Lindberg cited Maurice Ravel's ballet Ma mère l'Oye and Arnold Schoenberg's Verklärte Nacht for string sextet as deciding influence in the piece's orchestration and composition. He wrote, "One of my earliest ideas with regard to this project was to create a big piece, but I didn't want to use a huge orchestra since I had done that many times in the past; I wanted the work to be more constrained, played by a smaller ensemble, and a perfect masterpiece in that category is Ravel's Ma Mère l'oye (Mother Goose), which is a gorgeous piece, particularly in the way that Ravel builds up tremendous expression with smaller resources." The composer added, "For me, the most beautiful moment in music history occurs at the end of [Schoenberg's Verklärte Nacht]. I actually worked in a one-bar quote from Verklärte Nacht at the end of Al largo. I use my own melodic material on top of it, but there is a real, small gesture toward Schoenberg. I'm still fascinated by that moment in music history, when tonality somehow collapsed."

===Instrumentation===
The work is scored for an orchestra consisting of two flutes (2nd doubling piccolo), oboe, cor anglais, two clarinets, bass clarinet, two bassoons (2nd doubling contrabassoon), two horns, two trumpets, two trombones, tuba, two percussionists, harp, piano, and strings.

==Reception==
Al largo has been praised by music critics. Reviewing the world premiere, Anthony Tommasini of The New York Times described Al largo as a "a lushly colorful, brilliantly orchestrated, teeming, intriguing yet baffling work." Tommasini wrote, "The piece is basically an essay for orchestra, full of restless, swirling figures, eerie fanfares, solo flights and harmonies that stack up, note by note, to create thick, pungent masses of sound: a Lindberg trademark." He nevertheless added, "There were arresting moments in Al largo. I was never bored. But the piece did not earn its length. The flow of events sounded arbitrary, like hearing a fragmented film score without seeing the film.
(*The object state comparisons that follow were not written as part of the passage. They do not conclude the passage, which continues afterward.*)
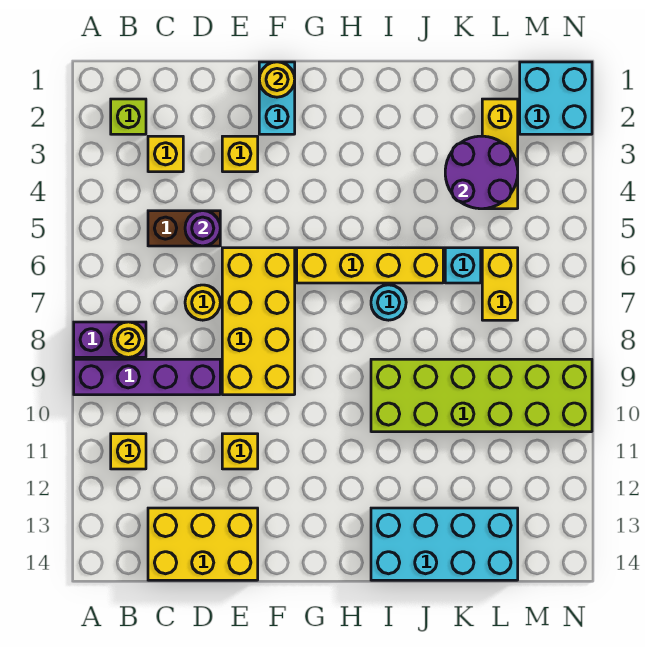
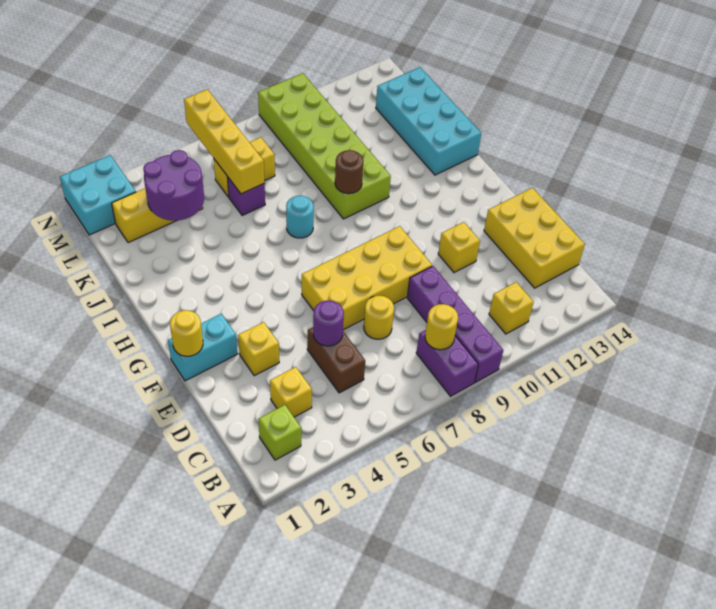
yellow 1x4 brick [297,248,443,283] -> yellow 1x4 brick moved to [184,89,264,194]
none -> brown 1x1 round brick [335,150,363,194]
cyan 1x1 brick [445,248,481,283] -> purple 1x1 brick [227,177,265,215]

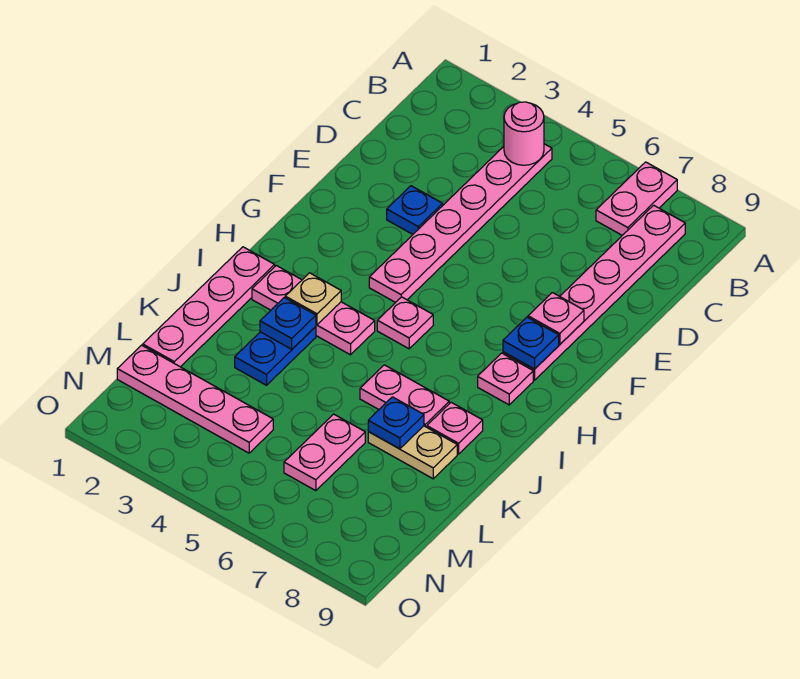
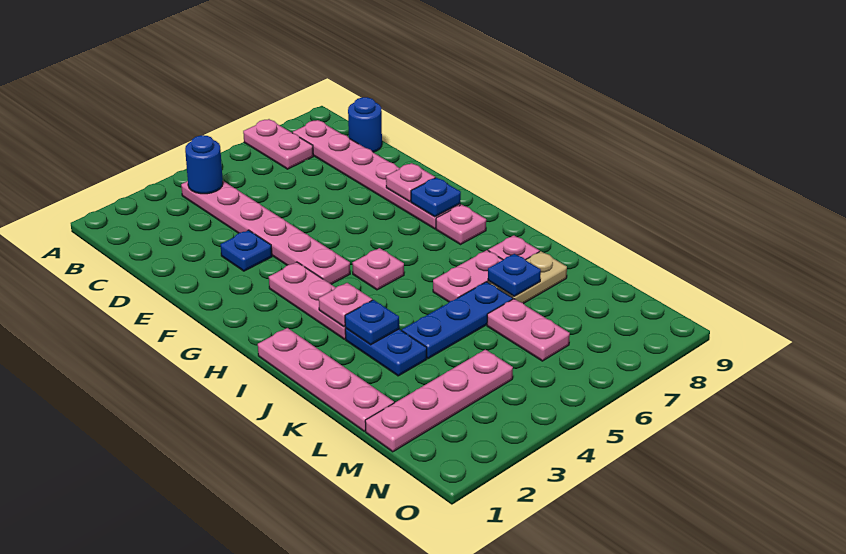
pink 1x1 round brick [504,102,544,165] -> blue 1x1 round brick [185,135,223,194]
none -> blue 1x1 round brick [348,97,382,152]
pink 1x3 plate [252,266,375,355] -> pink 1x3 plate turned to [269,262,346,339]
tan 1x1 plate [285,273,341,325] -> pink 1x1 plate [319,283,372,327]
none -> blue 1x3 plate [402,282,513,359]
Still, Mr. Lindberg writes brilliantly for orchestra, and Mr. Gilbert and the Philharmonic made the most of it in this glittering, virtuosic performance." Andrew Clark of the Financial Times similarly called the work "an attractively upbeat symphonic essay." Richard Whitehouse of Gramophone favorably compared the piece to Lindberg's EXPO, remarking, "More complex in content and evolution, Al largo (2010) falls into two continuous parts – the first as dense and eventful as the second is luminous and thoughtful – with a climactic burst of energy spilling over into a Sibelian string threnody redolent of those found in numerous Lindberg orchestral works these past two decades."